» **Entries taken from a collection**
·····
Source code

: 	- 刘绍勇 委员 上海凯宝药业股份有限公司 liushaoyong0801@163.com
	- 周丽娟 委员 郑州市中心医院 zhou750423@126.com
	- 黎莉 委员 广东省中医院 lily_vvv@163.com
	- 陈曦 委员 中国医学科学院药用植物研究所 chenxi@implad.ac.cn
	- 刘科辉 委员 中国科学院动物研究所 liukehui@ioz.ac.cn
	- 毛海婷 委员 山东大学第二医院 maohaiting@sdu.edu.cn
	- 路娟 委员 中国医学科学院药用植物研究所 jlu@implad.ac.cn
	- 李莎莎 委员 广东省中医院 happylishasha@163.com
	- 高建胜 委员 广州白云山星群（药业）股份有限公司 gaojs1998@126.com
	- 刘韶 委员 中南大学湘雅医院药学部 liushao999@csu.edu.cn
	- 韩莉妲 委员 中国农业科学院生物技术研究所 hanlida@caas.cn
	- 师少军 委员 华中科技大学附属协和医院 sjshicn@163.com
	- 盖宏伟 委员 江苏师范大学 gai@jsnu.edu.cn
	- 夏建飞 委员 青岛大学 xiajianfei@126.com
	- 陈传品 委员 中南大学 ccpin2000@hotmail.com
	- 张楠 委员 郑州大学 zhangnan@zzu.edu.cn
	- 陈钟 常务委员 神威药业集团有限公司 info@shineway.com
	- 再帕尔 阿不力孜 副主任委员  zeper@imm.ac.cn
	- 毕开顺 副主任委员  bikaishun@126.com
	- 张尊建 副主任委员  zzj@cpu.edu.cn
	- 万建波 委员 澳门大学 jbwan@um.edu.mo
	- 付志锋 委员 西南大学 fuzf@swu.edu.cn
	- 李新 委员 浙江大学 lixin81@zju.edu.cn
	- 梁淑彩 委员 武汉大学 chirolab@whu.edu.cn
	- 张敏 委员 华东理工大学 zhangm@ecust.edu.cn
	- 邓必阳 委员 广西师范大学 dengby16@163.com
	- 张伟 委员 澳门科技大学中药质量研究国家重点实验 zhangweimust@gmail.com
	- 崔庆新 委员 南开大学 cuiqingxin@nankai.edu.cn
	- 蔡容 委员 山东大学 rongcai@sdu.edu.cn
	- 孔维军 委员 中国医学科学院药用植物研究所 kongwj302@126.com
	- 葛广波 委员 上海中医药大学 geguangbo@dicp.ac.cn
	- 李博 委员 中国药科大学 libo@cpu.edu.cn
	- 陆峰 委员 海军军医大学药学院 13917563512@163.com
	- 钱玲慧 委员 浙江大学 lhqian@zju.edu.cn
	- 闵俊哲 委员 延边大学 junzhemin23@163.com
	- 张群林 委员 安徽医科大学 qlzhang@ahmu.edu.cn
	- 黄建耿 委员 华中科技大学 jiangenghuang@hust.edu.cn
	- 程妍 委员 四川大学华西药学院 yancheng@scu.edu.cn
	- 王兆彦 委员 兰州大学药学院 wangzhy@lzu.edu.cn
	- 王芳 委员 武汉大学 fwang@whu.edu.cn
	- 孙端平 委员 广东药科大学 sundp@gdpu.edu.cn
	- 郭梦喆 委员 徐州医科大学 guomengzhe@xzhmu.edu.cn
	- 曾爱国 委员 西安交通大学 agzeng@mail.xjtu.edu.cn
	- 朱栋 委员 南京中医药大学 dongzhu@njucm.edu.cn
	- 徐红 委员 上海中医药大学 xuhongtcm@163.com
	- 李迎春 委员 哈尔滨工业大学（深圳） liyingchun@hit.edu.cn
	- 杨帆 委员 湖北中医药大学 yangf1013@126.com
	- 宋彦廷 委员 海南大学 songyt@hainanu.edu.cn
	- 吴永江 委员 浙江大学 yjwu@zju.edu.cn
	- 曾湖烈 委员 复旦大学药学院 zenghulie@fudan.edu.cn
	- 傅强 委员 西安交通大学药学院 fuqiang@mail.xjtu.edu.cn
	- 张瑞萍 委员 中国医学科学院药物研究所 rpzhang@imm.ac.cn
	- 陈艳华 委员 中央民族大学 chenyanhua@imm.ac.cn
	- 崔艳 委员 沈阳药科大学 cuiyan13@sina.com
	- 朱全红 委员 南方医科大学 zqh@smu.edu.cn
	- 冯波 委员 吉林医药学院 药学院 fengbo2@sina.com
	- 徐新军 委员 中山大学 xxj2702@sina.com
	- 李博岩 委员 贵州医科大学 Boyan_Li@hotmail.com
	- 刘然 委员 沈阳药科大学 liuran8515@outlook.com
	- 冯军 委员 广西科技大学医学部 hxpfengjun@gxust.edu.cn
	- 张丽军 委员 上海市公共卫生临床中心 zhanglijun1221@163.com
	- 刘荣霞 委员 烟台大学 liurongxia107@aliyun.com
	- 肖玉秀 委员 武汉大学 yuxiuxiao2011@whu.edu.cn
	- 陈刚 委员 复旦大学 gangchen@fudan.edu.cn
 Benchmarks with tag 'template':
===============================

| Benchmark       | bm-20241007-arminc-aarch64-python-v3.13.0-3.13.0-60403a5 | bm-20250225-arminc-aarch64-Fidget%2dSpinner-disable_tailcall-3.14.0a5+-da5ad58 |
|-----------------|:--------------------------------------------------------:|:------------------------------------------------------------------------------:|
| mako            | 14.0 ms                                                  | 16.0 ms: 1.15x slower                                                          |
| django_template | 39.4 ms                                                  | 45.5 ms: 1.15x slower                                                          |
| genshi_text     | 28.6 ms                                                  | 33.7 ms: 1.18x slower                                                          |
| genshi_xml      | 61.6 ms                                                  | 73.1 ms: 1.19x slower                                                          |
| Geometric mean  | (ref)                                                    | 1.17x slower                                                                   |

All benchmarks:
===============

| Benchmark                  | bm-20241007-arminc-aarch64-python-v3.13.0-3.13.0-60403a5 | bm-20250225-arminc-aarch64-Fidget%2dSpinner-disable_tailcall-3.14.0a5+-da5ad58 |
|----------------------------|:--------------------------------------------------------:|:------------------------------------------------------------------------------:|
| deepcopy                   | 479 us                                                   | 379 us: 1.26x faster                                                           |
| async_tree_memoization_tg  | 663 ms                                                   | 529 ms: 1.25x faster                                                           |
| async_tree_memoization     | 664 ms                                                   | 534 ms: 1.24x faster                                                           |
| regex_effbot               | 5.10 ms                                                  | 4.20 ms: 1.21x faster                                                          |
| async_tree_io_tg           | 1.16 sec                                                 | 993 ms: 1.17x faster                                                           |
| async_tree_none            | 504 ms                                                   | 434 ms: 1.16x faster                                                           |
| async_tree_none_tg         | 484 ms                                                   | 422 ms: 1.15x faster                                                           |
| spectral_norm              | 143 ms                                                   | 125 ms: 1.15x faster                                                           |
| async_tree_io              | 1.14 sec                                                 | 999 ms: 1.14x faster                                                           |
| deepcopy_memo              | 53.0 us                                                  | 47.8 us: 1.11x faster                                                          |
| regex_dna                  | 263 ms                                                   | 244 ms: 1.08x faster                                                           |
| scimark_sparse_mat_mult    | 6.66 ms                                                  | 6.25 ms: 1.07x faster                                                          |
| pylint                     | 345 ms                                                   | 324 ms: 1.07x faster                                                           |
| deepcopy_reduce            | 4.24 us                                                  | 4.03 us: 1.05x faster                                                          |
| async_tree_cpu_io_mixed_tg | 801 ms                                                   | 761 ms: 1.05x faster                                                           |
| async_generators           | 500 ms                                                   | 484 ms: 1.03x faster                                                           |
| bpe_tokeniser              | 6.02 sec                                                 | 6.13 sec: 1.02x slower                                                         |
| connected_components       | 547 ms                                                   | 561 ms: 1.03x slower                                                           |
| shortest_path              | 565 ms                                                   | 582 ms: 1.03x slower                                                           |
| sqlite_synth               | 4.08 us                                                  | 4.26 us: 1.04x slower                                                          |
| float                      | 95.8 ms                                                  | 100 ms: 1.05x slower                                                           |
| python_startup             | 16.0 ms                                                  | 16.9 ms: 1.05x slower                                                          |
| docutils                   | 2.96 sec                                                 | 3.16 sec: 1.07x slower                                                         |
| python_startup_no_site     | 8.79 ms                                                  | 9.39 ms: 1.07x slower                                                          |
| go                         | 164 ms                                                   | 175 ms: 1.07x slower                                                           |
·····
» **Problem to solve**
Copy every line from the records above that contains the string "武汉大学".

» **Task response**
	- 梁淑彩 委员 武汉大学 chirolab@whu.edu.cn
	- 王芳 委员 武汉大学 fwang@whu.edu.cn
	- 肖玉秀 委员 武汉大学 yuxiuxiao2011@whu.edu.cn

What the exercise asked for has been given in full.